• **Exercise goal**
Across the listing below, how many lines hold "timeoutPromise"? Reply with the number by itself.

== Segment start ==

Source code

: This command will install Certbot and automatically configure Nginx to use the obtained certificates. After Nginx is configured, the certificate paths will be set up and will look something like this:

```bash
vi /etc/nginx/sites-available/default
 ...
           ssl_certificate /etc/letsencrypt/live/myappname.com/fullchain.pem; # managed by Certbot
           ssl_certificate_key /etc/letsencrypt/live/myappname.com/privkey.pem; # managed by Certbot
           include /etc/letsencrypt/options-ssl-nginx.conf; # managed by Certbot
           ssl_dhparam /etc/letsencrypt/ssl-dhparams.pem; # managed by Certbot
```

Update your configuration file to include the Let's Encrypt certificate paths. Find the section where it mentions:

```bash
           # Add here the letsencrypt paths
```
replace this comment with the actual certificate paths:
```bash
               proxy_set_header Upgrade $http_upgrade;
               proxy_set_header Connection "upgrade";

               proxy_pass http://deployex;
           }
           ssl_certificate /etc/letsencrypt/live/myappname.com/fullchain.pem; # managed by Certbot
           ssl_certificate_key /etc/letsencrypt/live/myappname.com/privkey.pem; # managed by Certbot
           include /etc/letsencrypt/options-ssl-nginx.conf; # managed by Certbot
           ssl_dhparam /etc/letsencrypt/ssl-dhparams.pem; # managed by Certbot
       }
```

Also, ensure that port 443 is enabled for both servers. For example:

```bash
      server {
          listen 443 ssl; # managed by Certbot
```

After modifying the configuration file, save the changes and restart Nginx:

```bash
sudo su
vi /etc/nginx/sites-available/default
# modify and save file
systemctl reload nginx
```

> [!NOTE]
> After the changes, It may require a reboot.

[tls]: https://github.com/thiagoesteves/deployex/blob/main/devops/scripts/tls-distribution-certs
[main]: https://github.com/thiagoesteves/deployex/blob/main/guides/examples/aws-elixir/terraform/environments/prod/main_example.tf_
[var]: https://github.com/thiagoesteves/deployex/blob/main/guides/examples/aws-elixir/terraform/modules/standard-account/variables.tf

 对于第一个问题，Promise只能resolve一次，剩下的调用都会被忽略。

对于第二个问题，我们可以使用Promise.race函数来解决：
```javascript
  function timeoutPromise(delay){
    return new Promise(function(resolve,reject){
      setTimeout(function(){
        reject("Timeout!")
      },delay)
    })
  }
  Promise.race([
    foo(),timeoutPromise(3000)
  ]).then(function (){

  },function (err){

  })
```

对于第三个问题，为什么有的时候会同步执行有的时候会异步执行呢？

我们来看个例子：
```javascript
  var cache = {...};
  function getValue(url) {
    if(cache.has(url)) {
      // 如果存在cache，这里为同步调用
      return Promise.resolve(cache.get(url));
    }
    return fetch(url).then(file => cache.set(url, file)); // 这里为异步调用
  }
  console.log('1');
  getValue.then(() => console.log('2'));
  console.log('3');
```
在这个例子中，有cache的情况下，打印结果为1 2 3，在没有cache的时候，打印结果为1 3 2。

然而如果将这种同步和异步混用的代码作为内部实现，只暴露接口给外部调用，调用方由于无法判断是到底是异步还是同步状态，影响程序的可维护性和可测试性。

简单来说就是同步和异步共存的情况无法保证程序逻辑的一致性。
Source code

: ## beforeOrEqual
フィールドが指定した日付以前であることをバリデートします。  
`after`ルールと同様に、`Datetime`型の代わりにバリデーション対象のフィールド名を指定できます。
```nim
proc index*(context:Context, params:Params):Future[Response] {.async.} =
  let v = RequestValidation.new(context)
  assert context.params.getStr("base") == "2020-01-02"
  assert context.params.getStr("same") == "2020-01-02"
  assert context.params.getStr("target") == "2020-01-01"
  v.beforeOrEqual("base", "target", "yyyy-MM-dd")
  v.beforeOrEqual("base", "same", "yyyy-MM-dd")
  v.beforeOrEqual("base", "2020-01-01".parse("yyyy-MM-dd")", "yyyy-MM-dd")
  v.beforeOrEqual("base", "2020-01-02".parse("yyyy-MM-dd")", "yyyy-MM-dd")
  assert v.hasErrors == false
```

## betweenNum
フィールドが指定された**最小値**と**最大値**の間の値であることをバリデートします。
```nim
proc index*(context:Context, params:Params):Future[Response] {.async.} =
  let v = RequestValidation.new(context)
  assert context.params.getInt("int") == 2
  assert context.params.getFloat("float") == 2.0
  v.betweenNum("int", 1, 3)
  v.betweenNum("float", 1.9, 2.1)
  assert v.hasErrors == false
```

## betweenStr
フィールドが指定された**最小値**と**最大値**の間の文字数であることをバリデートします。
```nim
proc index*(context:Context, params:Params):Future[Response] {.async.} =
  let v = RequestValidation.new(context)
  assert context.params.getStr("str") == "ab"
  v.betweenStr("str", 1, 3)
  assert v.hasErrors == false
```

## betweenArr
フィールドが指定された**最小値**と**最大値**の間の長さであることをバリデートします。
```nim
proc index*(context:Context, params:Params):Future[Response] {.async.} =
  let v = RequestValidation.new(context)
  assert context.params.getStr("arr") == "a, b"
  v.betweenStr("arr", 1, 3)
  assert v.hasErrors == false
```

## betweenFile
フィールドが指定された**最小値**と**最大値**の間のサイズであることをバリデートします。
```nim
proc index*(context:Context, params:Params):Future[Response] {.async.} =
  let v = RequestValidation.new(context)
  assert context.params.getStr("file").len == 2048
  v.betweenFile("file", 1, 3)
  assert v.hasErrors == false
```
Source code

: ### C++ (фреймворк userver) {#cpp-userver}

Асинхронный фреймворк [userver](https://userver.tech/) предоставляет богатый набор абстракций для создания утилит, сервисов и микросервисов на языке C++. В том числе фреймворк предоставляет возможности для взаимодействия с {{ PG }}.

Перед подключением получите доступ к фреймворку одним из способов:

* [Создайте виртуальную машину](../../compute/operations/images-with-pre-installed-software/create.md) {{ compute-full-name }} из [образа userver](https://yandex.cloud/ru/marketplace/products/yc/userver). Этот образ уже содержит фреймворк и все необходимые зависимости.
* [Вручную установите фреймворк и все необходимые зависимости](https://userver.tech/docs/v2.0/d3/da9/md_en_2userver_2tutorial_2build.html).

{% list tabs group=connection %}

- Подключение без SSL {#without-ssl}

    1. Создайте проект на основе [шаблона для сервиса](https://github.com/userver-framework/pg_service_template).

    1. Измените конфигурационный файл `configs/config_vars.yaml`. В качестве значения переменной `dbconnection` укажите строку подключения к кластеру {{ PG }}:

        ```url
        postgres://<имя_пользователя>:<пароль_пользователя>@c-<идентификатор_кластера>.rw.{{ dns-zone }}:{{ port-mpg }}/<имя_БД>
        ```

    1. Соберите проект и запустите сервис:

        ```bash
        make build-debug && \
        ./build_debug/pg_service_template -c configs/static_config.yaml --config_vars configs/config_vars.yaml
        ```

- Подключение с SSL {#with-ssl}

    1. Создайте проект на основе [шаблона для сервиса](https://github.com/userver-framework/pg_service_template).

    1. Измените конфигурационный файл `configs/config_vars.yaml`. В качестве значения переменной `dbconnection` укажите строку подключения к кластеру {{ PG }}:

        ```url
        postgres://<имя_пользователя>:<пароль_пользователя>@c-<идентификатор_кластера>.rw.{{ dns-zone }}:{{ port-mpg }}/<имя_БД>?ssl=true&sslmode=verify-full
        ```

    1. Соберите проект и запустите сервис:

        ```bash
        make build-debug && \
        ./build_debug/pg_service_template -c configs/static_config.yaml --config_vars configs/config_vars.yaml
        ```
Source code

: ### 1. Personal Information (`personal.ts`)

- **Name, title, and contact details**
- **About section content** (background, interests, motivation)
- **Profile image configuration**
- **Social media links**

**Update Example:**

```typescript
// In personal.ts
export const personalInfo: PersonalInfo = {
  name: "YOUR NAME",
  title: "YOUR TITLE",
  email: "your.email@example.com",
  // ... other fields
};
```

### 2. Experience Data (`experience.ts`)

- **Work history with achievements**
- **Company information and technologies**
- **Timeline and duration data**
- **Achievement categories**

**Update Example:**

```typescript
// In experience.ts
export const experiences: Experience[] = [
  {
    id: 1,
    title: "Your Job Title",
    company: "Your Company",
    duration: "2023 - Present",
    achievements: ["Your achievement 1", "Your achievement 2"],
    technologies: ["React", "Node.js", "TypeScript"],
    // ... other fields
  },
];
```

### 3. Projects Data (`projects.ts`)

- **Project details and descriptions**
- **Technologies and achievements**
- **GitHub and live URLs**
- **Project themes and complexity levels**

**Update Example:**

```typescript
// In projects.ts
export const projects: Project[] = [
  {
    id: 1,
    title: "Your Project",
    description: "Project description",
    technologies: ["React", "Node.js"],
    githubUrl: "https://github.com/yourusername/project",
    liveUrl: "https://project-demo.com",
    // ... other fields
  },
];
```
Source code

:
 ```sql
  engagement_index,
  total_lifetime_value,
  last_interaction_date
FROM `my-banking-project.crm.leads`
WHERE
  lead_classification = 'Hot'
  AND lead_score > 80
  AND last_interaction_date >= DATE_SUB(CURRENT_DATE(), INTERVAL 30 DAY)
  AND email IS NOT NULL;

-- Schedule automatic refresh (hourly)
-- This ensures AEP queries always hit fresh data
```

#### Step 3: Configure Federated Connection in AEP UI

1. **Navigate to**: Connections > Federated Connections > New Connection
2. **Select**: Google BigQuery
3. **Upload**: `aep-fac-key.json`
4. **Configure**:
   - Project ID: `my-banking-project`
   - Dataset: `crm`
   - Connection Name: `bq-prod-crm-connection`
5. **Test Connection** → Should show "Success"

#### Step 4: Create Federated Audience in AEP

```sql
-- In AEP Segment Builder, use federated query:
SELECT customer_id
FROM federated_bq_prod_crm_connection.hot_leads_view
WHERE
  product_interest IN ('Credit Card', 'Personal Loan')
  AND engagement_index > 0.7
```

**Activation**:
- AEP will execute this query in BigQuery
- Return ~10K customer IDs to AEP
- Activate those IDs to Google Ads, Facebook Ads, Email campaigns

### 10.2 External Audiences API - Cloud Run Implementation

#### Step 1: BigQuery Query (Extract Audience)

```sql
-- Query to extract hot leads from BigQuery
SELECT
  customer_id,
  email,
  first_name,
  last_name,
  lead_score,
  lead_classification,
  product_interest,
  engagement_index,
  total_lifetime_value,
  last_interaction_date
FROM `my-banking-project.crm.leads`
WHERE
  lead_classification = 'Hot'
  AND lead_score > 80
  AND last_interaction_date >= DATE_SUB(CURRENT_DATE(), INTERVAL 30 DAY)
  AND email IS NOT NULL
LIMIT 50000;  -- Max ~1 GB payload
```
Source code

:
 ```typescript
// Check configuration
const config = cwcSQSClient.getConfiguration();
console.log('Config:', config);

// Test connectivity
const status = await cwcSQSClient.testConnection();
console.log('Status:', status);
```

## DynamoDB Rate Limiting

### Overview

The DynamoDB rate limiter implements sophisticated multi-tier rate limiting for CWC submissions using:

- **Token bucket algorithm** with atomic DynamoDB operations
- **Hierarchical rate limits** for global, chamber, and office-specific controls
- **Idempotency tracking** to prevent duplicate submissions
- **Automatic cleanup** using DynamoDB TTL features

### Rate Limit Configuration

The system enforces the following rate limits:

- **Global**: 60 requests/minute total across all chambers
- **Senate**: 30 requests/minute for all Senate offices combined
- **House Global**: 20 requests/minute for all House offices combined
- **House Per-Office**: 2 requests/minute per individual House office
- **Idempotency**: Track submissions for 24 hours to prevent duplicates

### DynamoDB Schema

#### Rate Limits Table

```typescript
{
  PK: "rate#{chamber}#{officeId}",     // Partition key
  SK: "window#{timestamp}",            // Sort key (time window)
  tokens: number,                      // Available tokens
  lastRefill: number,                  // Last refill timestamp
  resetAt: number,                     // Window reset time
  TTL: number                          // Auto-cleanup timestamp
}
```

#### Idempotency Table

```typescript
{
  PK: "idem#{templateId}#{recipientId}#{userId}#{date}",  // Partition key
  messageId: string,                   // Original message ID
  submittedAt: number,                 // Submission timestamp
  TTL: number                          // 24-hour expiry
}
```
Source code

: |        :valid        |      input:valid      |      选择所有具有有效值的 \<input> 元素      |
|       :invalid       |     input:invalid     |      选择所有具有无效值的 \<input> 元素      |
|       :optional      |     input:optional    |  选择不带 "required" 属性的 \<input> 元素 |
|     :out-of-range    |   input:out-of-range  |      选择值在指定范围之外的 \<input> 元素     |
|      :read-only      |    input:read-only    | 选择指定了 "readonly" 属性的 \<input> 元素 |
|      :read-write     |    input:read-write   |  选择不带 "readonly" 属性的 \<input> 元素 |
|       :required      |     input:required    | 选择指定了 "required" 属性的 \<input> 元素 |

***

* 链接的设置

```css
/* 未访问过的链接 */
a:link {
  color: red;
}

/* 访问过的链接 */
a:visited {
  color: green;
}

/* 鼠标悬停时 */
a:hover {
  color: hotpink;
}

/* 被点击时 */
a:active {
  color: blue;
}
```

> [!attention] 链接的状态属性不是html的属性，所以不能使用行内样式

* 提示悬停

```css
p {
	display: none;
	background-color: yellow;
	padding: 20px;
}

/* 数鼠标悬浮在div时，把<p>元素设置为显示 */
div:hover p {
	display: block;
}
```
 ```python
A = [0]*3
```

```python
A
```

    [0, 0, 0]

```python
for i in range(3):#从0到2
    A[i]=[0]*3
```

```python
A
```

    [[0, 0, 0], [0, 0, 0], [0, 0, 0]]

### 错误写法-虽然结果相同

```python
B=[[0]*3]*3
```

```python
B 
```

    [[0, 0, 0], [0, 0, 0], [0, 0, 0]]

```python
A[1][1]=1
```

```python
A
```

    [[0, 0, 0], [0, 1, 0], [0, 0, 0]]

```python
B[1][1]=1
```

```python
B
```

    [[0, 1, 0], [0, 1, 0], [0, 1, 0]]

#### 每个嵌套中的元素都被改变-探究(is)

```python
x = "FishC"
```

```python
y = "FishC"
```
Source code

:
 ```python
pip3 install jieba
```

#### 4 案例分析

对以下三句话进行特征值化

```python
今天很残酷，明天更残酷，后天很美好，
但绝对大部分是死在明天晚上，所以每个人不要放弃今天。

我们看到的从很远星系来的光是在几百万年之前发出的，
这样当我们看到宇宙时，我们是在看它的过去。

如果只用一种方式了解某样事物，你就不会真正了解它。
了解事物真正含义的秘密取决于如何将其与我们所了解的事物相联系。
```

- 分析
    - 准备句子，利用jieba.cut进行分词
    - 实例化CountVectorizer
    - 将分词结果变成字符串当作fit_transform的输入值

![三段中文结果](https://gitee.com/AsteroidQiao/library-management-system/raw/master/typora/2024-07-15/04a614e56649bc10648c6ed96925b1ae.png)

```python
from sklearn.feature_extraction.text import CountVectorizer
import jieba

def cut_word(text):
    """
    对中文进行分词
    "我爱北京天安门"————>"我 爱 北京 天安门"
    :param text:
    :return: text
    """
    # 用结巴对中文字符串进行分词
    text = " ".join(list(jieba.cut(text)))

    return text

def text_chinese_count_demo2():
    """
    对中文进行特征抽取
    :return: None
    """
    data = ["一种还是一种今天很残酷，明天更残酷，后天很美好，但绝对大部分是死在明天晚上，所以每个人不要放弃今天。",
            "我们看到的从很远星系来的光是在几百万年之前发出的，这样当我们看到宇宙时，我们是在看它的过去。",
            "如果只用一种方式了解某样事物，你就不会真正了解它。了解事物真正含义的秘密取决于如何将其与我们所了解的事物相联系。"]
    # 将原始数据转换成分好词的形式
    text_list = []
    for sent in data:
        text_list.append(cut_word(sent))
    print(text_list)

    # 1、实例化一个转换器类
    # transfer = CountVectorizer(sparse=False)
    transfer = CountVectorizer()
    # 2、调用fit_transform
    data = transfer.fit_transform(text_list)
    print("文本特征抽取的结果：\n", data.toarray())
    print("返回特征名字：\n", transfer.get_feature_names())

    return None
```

== Segment end ==

• **Expected answer**
2